It’s always interesting when telecom competitors ally themselves to fight a common enemy. We’ve seen this with Microsoft and Apple countering the rising success of Google, and we’re seeing it again as twenty-four telecom operators have formed a cumbersome alliance to produce a platform that will deliver applications to a large spectrum of phones in a vain attempt to counter Apple’s wildly successfully App store.
According to Reuters, this unwieldy conglomerate is supported by three of the world’s largest device makers—LG Electronics, Samsung, and Sony Ericsson, while several significant carriers, including AT&T, Vodafone, NTT Docomo, and China Mobile, have also backed the fledgling program.
But its no wonder telecom operators want to get a piece of the App store action. The downside of offering device such as the iPhone or the iPod Touch is that they promote loyalty to the device instead of to the carrier, why do you think so many customers have put up with AT&T so long? This sort of consumer loyalty leaves the carrier out of luck when it comes to the revenues generated by downloading mobile applications.
For Apple, the App store is a critical piece of this customer loyalty and a major revenue stream, as it offers over three billion applications that allow subscribers to custom build their own individualized mix of software for their handsets. There is simply no other carrier or device that offers the wide variety of options that are at your fingertips at the Apple App store.
The problem with this new alliance, as I see it, will be bureaucracy and competitive sharing.

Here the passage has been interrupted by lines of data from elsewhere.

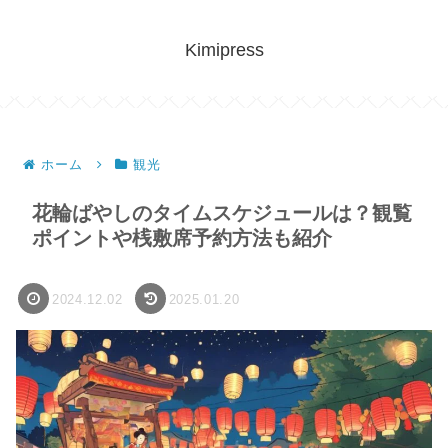
Kimipress
ホーム
観光
花輪ばやしのタイムスケジュールは？観覧
ポイントや桟敷席予約方法も紹介
2024.12.02
2025.01.20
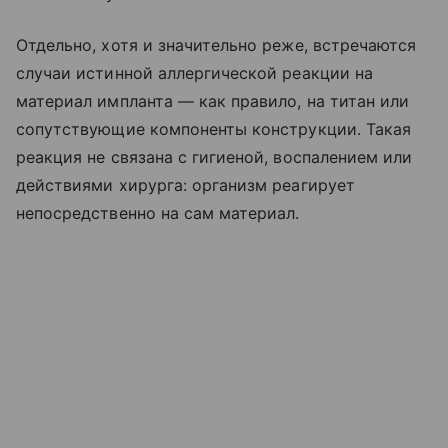
Отдельно, хотя и значительно реже, встречаются
случаи истинной аллергической реакции на
материал импланта — как правило, на титан или
сопутствующие компоненты конструкции. Такая
реакция не связана с гигиеной, воспалением или
действиями хирурга: организм реагирует
непосредственно на сам материал.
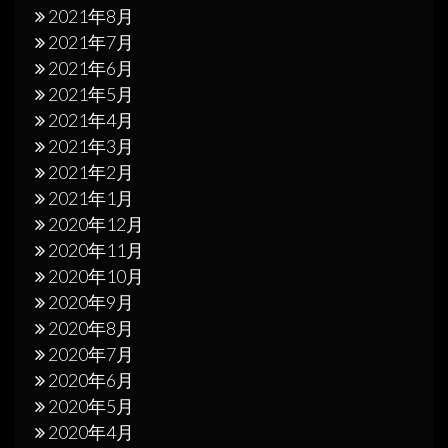
2021年8月
2021年7月
2021年6月
2021年5月
2021年4月
2021年3月
2021年2月
2021年1月
2020年12月
2020年11月
2020年10月
2020年9月
2020年8月
2020年7月
2020年6月
2020年5月
2020年4月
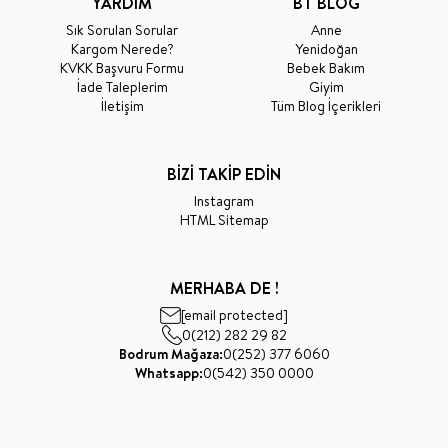
YARDIM
BT BLOG
Sık Sorulan Sorular
Anne
Kargom Nerede?
Yenidoğan
KVKK Başvuru Formu
Bebek Bakım
İade Taleplerim
Giyim
İletişim
Tüm Blog İçerikleri
BİZİ TAKİP EDİN
Instagram
HTML Sitemap
MERHABA DE !
[email protected]
0(212) 282 29 82
Bodrum Mağaza:
0(252) 377 6060
Whatsapp:
0(542) 350 0000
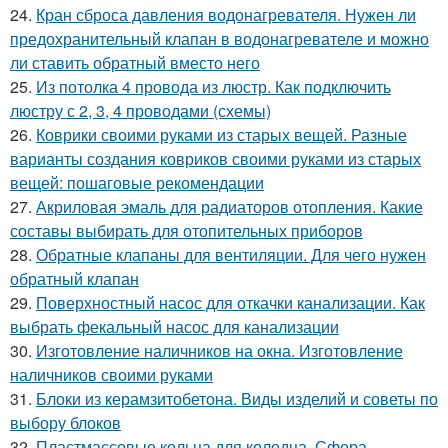
24.
Кран сброса давления водонагревателя. Нужен ли
предохранительный клапан в водонагревателе и можно
ли ставить обратный вместо него
25.
Из потолка 4 провода из люстр. Как подключить
люстру с 2, 3, 4 проводами (схемы)
26.
Коврики своими руками из старых вещей. Разные
варианты создания ковриков своими руками из старых
вещей: пошаговые рекомендации
27.
Акриловая эмаль для радиаторов отопления. Какие
составы выбирать для отопительных приборов
28.
Обратные клапаны для вентиляции. Для чего нужен
обратный клапан
29.
Поверхностный насос для откачки канализации. Как
выбрать фекальный насос для канализации
30.
Изготовление наличников на окна. Изготовление
наличников своими руками
31.
Блоки из керамзитобетона. Виды изделий и советы по
выбору блоков
32.
Пластмассовые кольца для колодца. Сфера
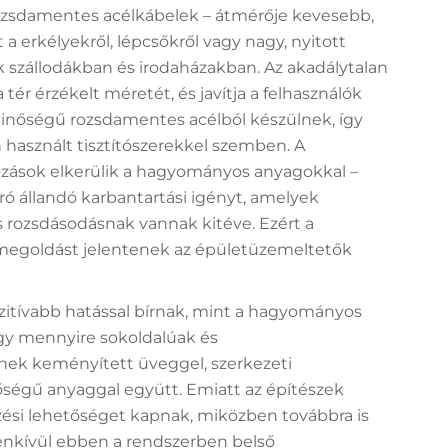
rozsdamentes acélkábelek – átmérője kevesebb,
t a erkélyekről, lépcsőkről vagy nagy, nyitott
k szállodákban és irodaházakban. Az akadálytalan
 a tér érzékelt méretét, és javítja a felhasználók
 minőségű rozsdamentes acélból készülnek, így
n használt tisztítószerekkel szemben. A
kozások elkerülik a hagyományos anyagokkal –
járó állandó karbantartási igényt, amelyek
is rozsdásodásnak vannak kitéve. Ezért a
megoldást jelentenek az épületüzemeltetők
zitívabb hatással bírnak, mint a hagyományos
ogy mennyire sokoldalúak és
ek keményített üveggel, szerkezeti
égű anyaggal együtt. Emiatt az építészek
si lehetőséget kapnak, miközben továbbra is
enkívül ebben a rendszerben belső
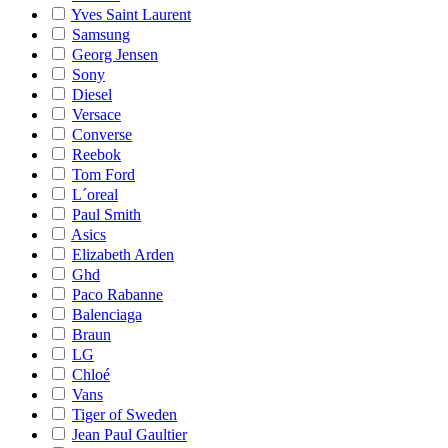
Yves Saint Laurent
Samsung
Georg Jensen
Sony
Diesel
Versace
Converse
Reebok
Tom Ford
L´oreal
Paul Smith
Asics
Elizabeth Arden
Ghd
Paco Rabanne
Balenciaga
Braun
LG
Chloé
Vans
Tiger of Sweden
Jean Paul Gaultier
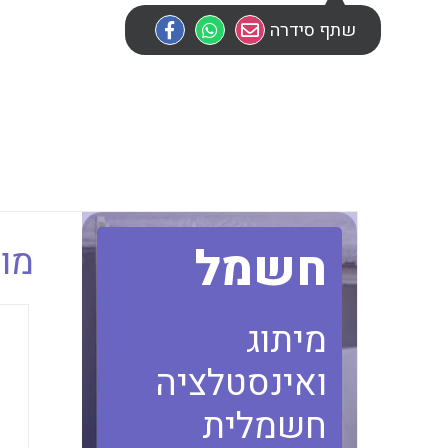
שתף סידרה
חשמל
מוב
מיתוג
ואינסטלציה
חשמלית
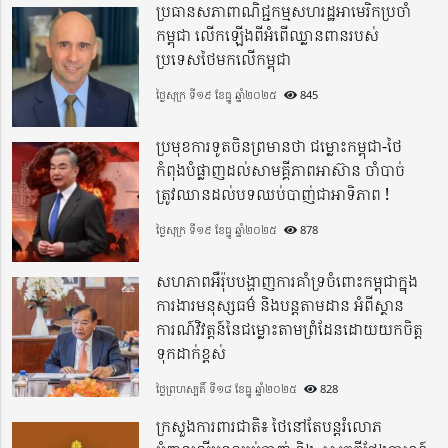
ប្រធានសភាពាណិជ្ជកម្មសហរដ្ឋអាមេរិកប្រចាំ
កម្ពុជា លើកឡើងពីអំពើឈ្លានពានរបស់
ប្រទេសថៃមកលើកម្ពុជា
ថ្ងៃសុក្រ ទី១៩ ខែធ្នូ ឆ្នាំ២០២៥
845
ប្រមុខការទូតចិនព្រមានថា ជម្លោះកម្ពុជា-ថៃ
កំពុងបំផ្លាញដល់សាមគ្គីភាពអាស៊ាន ចាំបាច់
ត្រូវឈានដល់បទឈប់បាញ់ជាអាទិភាព !
ថ្ងៃសុក្រ ទី១៩ ខែធ្នូ ឆ្នាំ២០២៥
878
សហភាពអឺរ៉ុបបង្ហាញការគាំទ្រចំពោះកម្ពុជាក្នុង
ការងារមនុស្សធម៌ និងបន្តតាមដាន អំពីស្ថាន
ការណ៍វិវត្តន៍នៃជម្លោះតាមព្រំដែនដោយយកចិត្ត
ទុកដាក់ខ្ពស់
ថ្ងៃព្រហស្បតិ៍ ទី១៨ ខែធ្នូ ឆ្នាំ២០២៥
828
ក្រសួងការពារជាតិ៖ ថៃនៅតែបន្តរំលោភ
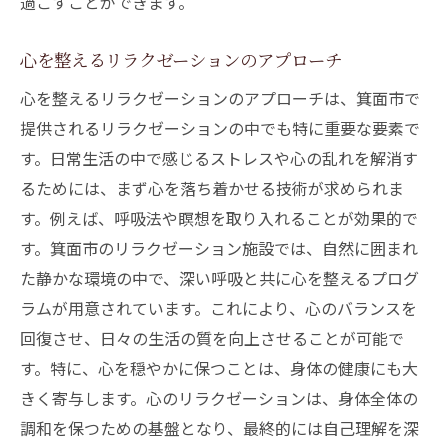
過ごすことができます。
心を整えるリラクゼーションのアプローチ
心を整えるリラクゼーションのアプローチは、箕面市で
提供されるリラクゼーションの中でも特に重要な要素で
す。日常生活の中で感じるストレスや心の乱れを解消す
るためには、まず心を落ち着かせる技術が求められま
す。例えば、呼吸法や瞑想を取り入れることが効果的で
す。箕面市のリラクゼーション施設では、自然に囲まれ
た静かな環境の中で、深い呼吸と共に心を整えるプログ
ラムが用意されています。これにより、心のバランスを
回復させ、日々の生活の質を向上させることが可能で
す。特に、心を穏やかに保つことは、身体の健康にも大
きく寄与します。心のリラクゼーションは、身体全体の
調和を保つための基盤となり、最終的には自己理解を深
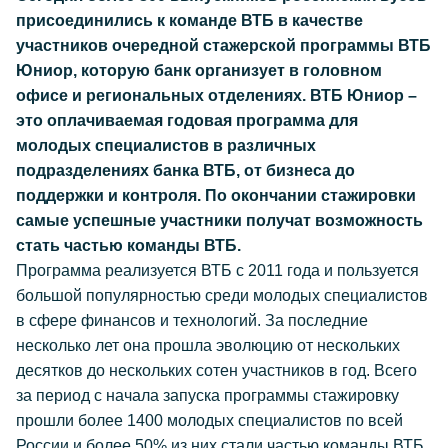
присоединились к команде ВТБ в качестве
участников очередной стажерской программы ВТБ
Юниор, которую банк организует в головном
офисе и региональных отделениях. ВТБ Юниор –
это оплачиваемая годовая программа для
молодых специалистов в различных
подразделениях банка ВТБ, от бизнеса до
поддержки и контроля. По окончании стажировки
самые успешные участники получат возможность
стать частью команды ВТБ.
Программа реализуется ВТБ с 2011 года и пользуется
большой популярностью среди молодых специалистов
в сфере финансов и технологий. За последние
несколько лет она прошла эволюцию от нескольких
десятков до нескольких сотен участников в год. Всего
за период с начала запуска программы стажировку
прошли более 1400 молодых специалистов по всей
России и более 50% из них стали частью команды ВТБ.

Many of these operators who have joined this alliance are fierce competitors, and have always worked to one-up each other to win market share.
I can’t see them all readily sharing their trade secrets and competitive niches for the greater good. Further, as Mark Newman, chief research officer at Informa Telecoms & Media states, “I do question whether such a large group of mobile operators will be able to achieve the level of cooperation and integration required to make this initiative a success.” Will they be able to make any quick decisions or any decisions at all, when twenty-four voices need to have their say?
Beyond this, however, is the issue of actually providing customers applications that they would want to purchase, and analysts are already skeptical over the willingness of software producers to take a risk on producing content for the alliance’s unproven platform, especially with the constant lure of the solid customer base the App store enjoys.
Apple is a company that has garnered success for themselves through sleek and sophisticated products backed by a well-managed and well-oiled machine, and it remains to be seen whether a bulky alliance of telecom competitors will be able to do anything to challenge the supremacy of their App store.